Collected data entries:
<<<<
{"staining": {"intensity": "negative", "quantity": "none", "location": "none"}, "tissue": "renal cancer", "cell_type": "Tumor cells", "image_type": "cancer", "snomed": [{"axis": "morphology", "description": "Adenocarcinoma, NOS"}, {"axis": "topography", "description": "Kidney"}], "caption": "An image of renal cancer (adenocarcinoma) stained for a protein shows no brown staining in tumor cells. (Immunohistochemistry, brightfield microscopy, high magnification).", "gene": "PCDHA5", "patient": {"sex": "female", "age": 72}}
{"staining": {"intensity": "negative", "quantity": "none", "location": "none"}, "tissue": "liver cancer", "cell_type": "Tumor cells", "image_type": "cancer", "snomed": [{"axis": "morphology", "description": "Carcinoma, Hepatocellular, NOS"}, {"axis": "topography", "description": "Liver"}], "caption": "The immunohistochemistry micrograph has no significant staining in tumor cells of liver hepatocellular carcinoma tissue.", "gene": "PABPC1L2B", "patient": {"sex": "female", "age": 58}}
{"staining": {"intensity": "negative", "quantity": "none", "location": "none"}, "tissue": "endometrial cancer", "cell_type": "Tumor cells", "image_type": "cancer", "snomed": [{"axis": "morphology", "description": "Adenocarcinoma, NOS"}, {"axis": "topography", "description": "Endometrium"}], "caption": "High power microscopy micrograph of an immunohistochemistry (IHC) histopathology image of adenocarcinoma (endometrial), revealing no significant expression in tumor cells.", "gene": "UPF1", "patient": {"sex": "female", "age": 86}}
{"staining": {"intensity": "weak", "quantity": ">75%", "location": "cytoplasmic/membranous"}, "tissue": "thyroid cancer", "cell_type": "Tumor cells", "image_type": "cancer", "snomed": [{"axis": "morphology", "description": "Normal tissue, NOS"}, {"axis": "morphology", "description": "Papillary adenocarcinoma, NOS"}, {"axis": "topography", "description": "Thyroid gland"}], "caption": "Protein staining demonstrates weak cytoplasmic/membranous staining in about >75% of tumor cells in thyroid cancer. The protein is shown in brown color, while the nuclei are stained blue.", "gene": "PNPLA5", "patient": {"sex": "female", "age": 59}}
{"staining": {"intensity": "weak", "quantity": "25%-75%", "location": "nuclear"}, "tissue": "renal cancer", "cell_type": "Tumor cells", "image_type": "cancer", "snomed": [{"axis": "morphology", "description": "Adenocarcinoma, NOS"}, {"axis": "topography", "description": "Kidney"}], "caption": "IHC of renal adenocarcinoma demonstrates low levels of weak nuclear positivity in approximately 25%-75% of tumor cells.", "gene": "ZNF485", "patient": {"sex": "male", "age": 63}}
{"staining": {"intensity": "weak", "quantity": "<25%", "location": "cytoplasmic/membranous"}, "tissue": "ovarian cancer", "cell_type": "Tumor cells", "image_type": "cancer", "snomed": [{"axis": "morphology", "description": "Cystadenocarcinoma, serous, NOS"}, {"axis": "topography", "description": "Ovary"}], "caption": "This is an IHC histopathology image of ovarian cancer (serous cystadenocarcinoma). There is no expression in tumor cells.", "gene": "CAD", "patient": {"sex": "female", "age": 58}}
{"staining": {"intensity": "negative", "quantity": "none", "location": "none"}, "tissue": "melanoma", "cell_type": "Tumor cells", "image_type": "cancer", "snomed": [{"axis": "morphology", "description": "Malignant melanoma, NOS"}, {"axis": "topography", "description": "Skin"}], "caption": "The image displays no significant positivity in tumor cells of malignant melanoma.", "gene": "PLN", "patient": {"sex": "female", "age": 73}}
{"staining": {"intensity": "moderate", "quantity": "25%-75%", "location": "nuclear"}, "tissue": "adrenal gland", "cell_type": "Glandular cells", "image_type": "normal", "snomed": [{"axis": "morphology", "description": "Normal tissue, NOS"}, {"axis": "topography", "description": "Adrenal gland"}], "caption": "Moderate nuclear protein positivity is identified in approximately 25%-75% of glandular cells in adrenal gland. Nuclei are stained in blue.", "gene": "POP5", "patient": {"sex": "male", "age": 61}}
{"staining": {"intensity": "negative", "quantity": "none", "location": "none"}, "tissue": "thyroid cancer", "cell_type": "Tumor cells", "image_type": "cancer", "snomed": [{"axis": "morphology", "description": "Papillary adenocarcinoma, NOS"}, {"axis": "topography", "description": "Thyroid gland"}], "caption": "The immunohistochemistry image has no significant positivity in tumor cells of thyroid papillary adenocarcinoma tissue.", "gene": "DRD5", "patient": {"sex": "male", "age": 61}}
>>>>
Return every entry exactly.

{"staining": {"intensity": "negative", "quantity": "none", "location": "none"}, "tissue": "renal cancer", "cell_type": "Tumor cells", "image_type": "cancer", "snomed": [{"axis": "morphology", "description": "Adenocarcinoma, NOS"}, {"axis": "topography", "description": "Kidney"}], "caption": "An image of renal cancer (adenocarcinoma) stained for a protein shows no brown staining in tumor cells. (Immunohistochemistry, brightfield microscopy, high magnification).", "gene": "PCDHA5", "patient": {"sex": "female", "age": 72}}
{"staining": {"intensity": "negative", "quantity": "none", "location": "none"}, "tissue": "liver cancer", "cell_type": "Tumor cells", "image_type": "cancer", "snomed": [{"axis": "morphology", "description": "Carcinoma, Hepatocellular, NOS"}, {"axis": "topography", "description": "Liver"}], "caption": "The immunohistochemistry micrograph has no significant staining in tumor cells of liver hepatocellular carcinoma tissue.", "gene": "PABPC1L2B", "patient": {"sex": "female", "age": 58}}
{"staining": {"intensity": "negative", "quantity": "none", "location": "none"}, "tissue": "endometrial cancer", "cell_type": "Tumor cells", "image_type": "cancer", "snomed": [{"axis": "morphology", "description": "Adenocarcinoma, NOS"}, {"axis": "topography", "description": "Endometrium"}], "caption": "High power microscopy micrograph of an immunohistochemistry (IHC) histopathology image of adenocarcinoma (endometrial), revealing no significant expression in tumor cells.", "gene": "UPF1", "patient": {"sex": "female", "age": 86}}
{"staining": {"intensity": "weak", "quantity": ">75%", "location": "cytoplasmic/membranous"}, "tissue": "thyroid cancer", "cell_type": "Tumor cells", "image_type": "cancer", "snomed": [{"axis": "morphology", "description": "Normal tissue, NOS"}, {"axis": "morphology", "description": "Papillary adenocarcinoma, NOS"}, {"axis": "topography", "description": "Thyroid gland"}], "caption": "Protein staining demonstrates weak cytoplasmic/membranous staining in about >75% of tumor cells in thyroid cancer. The protein is shown in brown color, while the nuclei are stained blue.", "gene": "PNPLA5", "patient": {"sex": "female", "age": 59}}
{"staining": {"intensity": "weak", "quantity": "25%-75%", "location": "nuclear"}, "tissue": "renal cancer", "cell_type": "Tumor cells", "image_type": "cancer", "snomed": [{"axis": "morphology", "description": "Adenocarcinoma, NOS"}, {"axis": "topography", "description": "Kidney"}], "caption": "IHC of renal adenocarcinoma demonstrates low levels of weak nuclear positivity in approximately 25%-75% of tumor cells.", "gene": "ZNF485", "patient": {"sex": "male", "age": 63}}
{"staining": {"intensity": "weak", "quantity": "<25%", "location": "cytoplasmic/membranous"}, "tissue": "ovarian cancer", "cell_type": "Tumor cells", "image_type": "cancer", "snomed": [{"axis": "morphology", "description": "Cystadenocarcinoma, serous, NOS"}, {"axis": "topography", "description": "Ovary"}], "caption": "This is an IHC histopathology image of ovarian cancer (serous cystadenocarcinoma). There is no expression in tumor cells.", "gene": "CAD", "patient": {"sex": "female", "age": 58}}
{"staining": {"intensity": "negative", "quantity": "none", "location": "none"}, "tissue": "melanoma", "cell_type": "Tumor cells", "image_type": "cancer", "snomed": [{"axis": "morphology", "description": "Malignant melanoma, NOS"}, {"axis": "topography", "description": "Skin"}], "caption": "The image displays no significant positivity in tumor cells of malignant melanoma.", "gene": "PLN", "patient": {"sex": "female", "age": 73}}
{"staining": {"intensity": "moderate", "quantity": "25%-75%", "location": "nuclear"}, "tissue": "adrenal gland", "cell_type": "Glandular cells", "image_type": "normal", "snomed": [{"axis": "morphology", "description": "Normal tissue, NOS"}, {"axis": "topography", "description": "Adrenal gland"}], "caption": "Moderate nuclear protein positivity is identified in approximately 25%-75% of glandular cells in adrenal gland. Nuclei are stained in blue.", "gene": "POP5", "patient": {"sex": "male", "age": 61}}
{"staining": {"intensity": "negative", "quantity": "none", "location": "none"}, "tissue": "thyroid cancer", "cell_type": "Tumor cells", "image_type": "cancer", "snomed": [{"axis": "morphology", "description": "Papillary adenocarcinoma, NOS"}, {"axis": "topography", "description": "Thyroid gland"}], "caption": "The immunohistochemistry image has no significant positivity in tumor cells of thyroid papillary adenocarcinoma tissue.", "gene": "DRD5", "patient": {"sex": "male", "age": 61}}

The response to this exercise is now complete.